Doing differential fuzzing of projects that do not have fuzz testing
Some projects either lack support for fuzzing altogether or do not run their fuzz targets continuously. In these cases, we sometimes find bugs not because of the
“differential” aspect, but simply because the project has not been fuzzed at all. As an example, we found and reported a panic on btcd when parsing a PSBT due to a bug on the ReadTaprootBip32Derivation
functions. This type of bug could have been easily caught by a basic fuzz target and a few minutes of execution. Similar cases occurred with rust-miniscript and lightning-kmp.
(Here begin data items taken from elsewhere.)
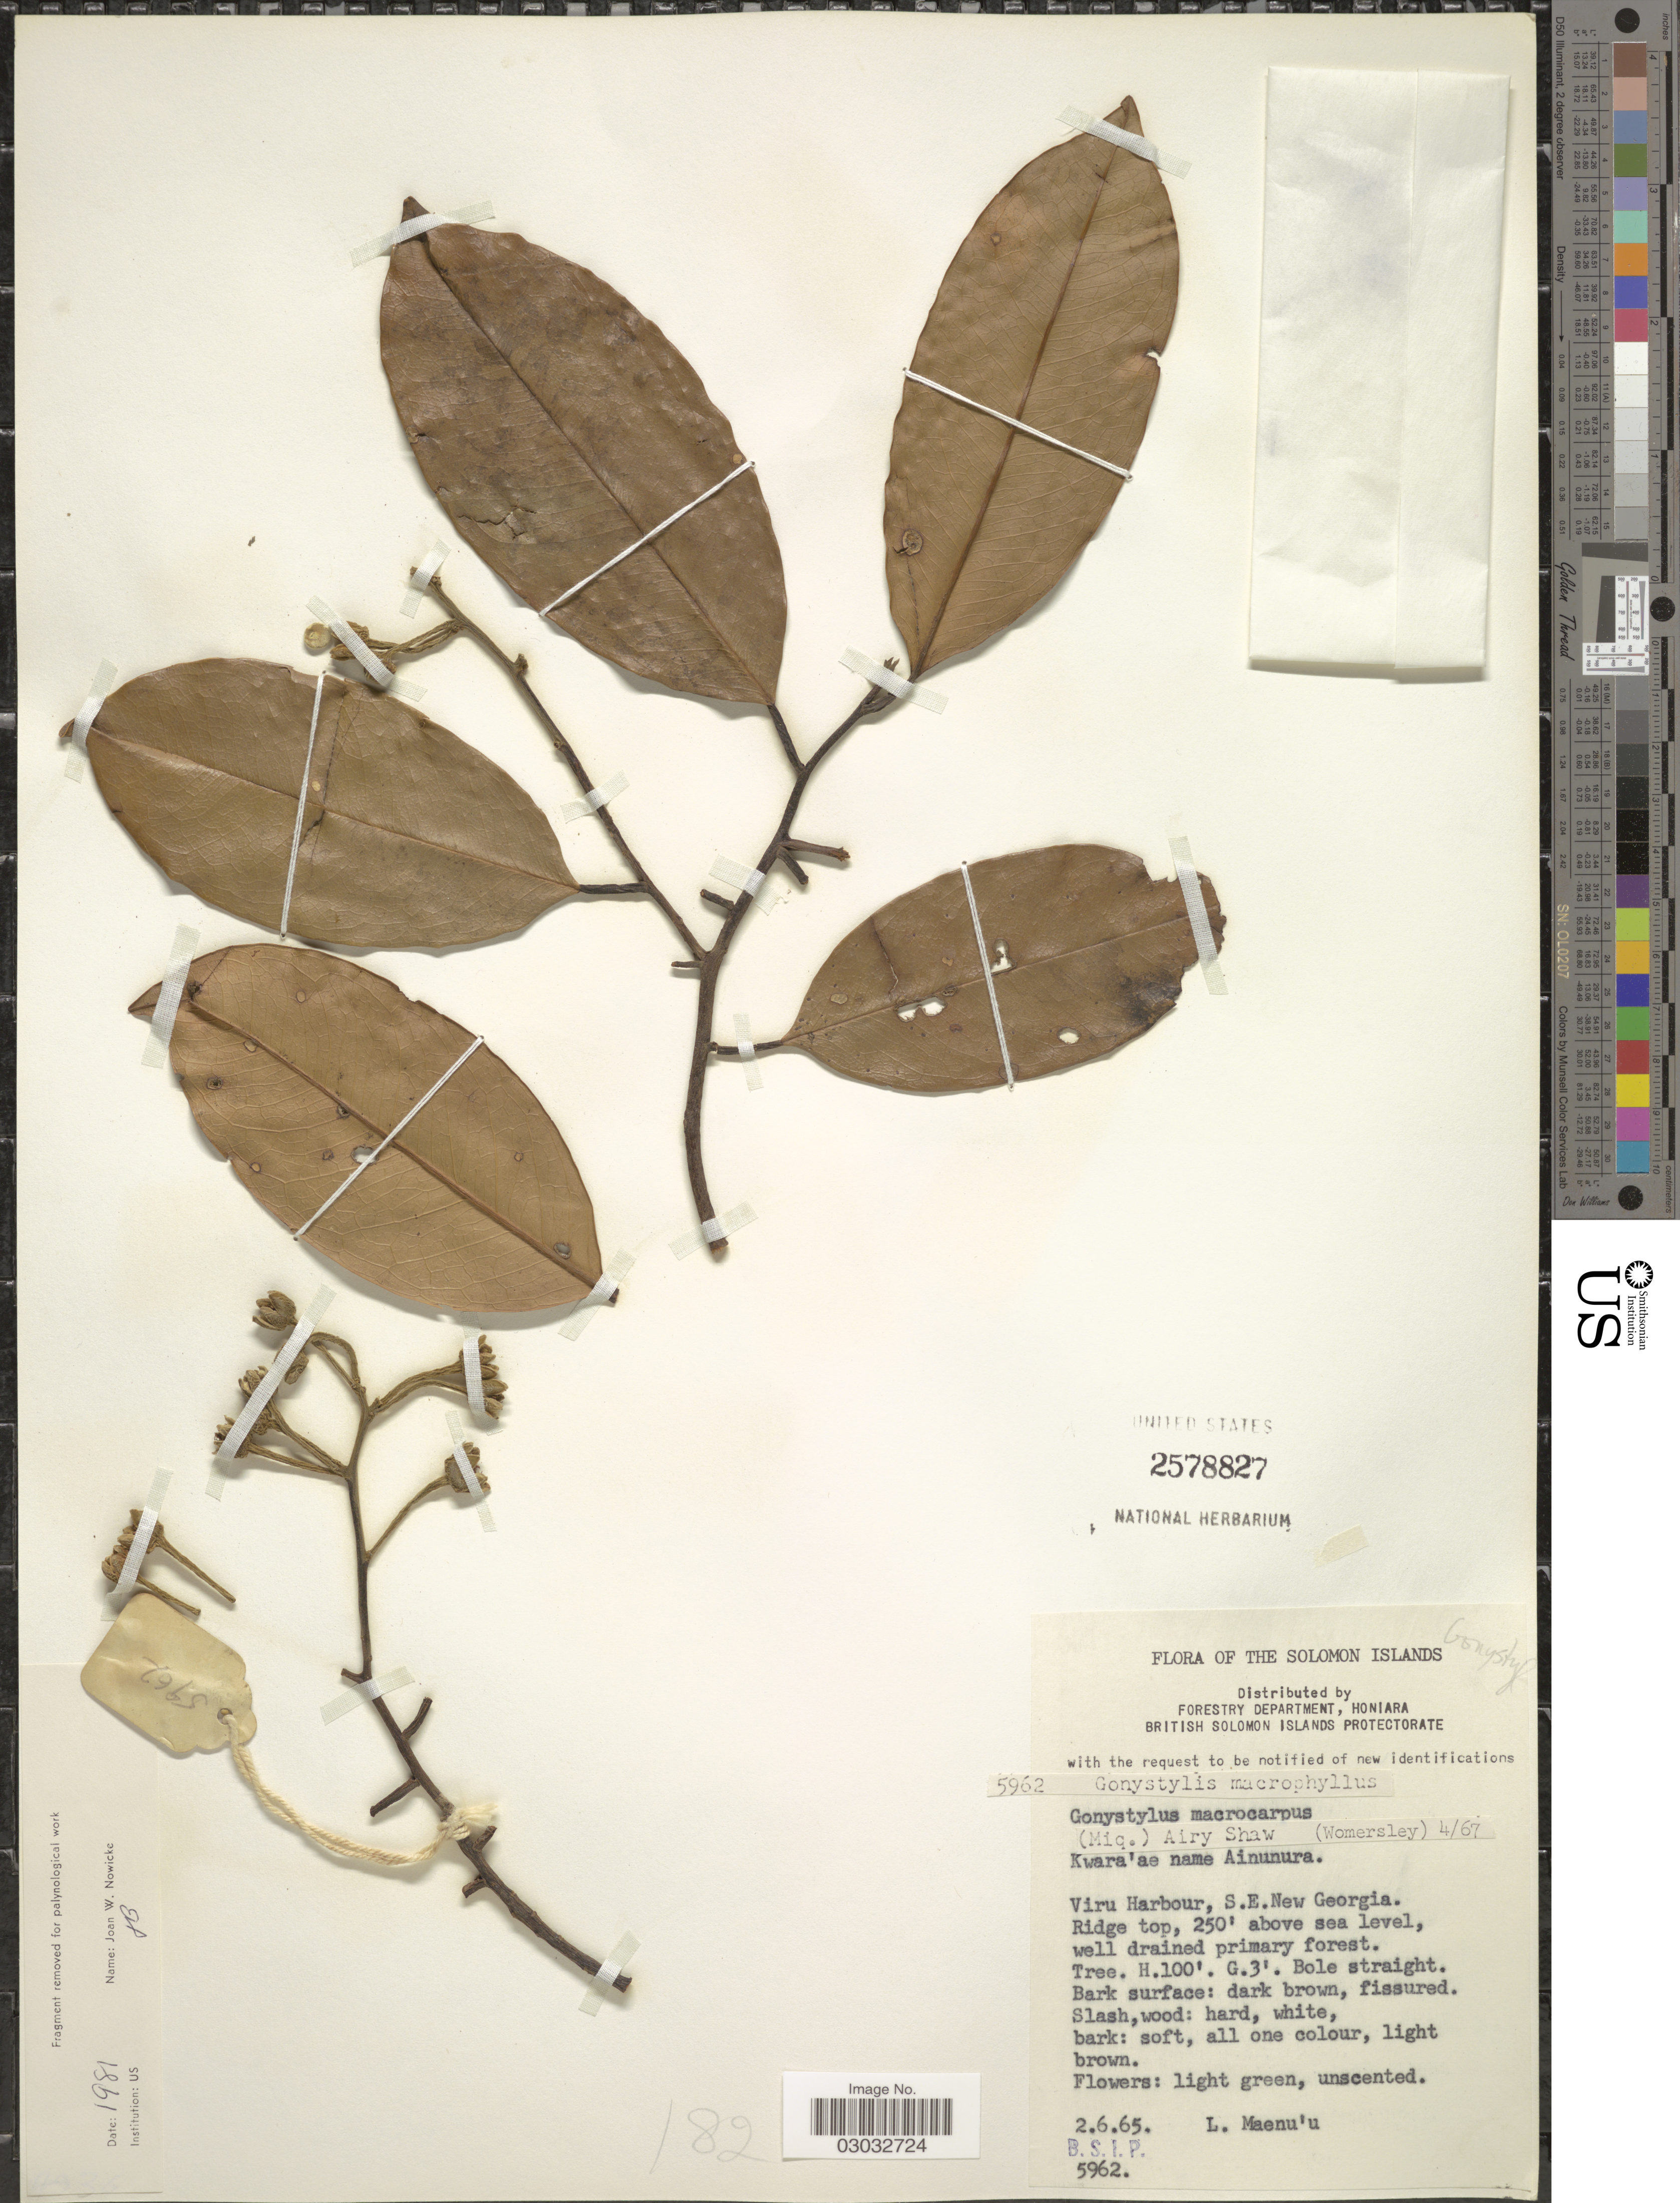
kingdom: Plantae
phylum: Tracheophyta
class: Magnoliopsida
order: Malvales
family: Thymelaeaceae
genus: Gonystylus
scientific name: Gonystylus macrophyllus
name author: (Miq.) Airy Shaw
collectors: L. Maenu'u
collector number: B.S.I.P.5962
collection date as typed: Transcribed d/m/y: 2/6/65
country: Solomon Islands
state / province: Solomon Islands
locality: Viru Harbour, S.E. New Georgia. Ridge top.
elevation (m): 76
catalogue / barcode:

Nuances can also get in the way
When we find a discrepancy between two implementations, it doesn’t always mean there is a bug in one of them. Sometimes small differences in behavior lead to interesting cases. For example, Bitcoin Core accepted miniscripts and descriptors with integer values containing trailing zeros or a positive sign (+) - e.g. older(+1)
or older(000001)
, we believe that no one uses it in practice, however, since rust-miniscript rejects these cases, it would cause a discrepancy between them. That said, Bitcoin Core addressed it in https://github.com/bitcoin/bitcoin/pull/30577 by using ToIntegral instead of ParseInt64.
OSS-Fuzz
We recently opened a PR to integrate bitcoinfuzz into OSS-Fuzz, Google’s continuous fuzzing infrastructure for open‑source software. We believe that it would benefit our project a lot since we currently have a limited fuzzing infrastructure.
Corpora
We created a repository where we share some corpora for our fuzzing targets, similar to Bitcoin Core’s qa-assets. However, we might keep two folders per target. One folder with all the inputs (maximizing coverage) and another excluding inputs that we know would trigger crashes - e.g. when we’re waiting for an implementation to fix a reported bug. The goal of the second folder is to make it possible to run bitcoinfuzz in CI/CD pipelines.
Future work
We have several directions we’re eager to explore. In the short term, our focus is on expanding bitcoinfuzz to be fully agnostic and compatible with multiple fuzzing engines beyond libFuzzer. We also plan to introduce new fuzzing targets—such as BOLT8, BOLT7, BOLT4 and ElligatorSwift/V2 Transport — and to strengthen our build system, with a particular emphasis on resolving linking issues.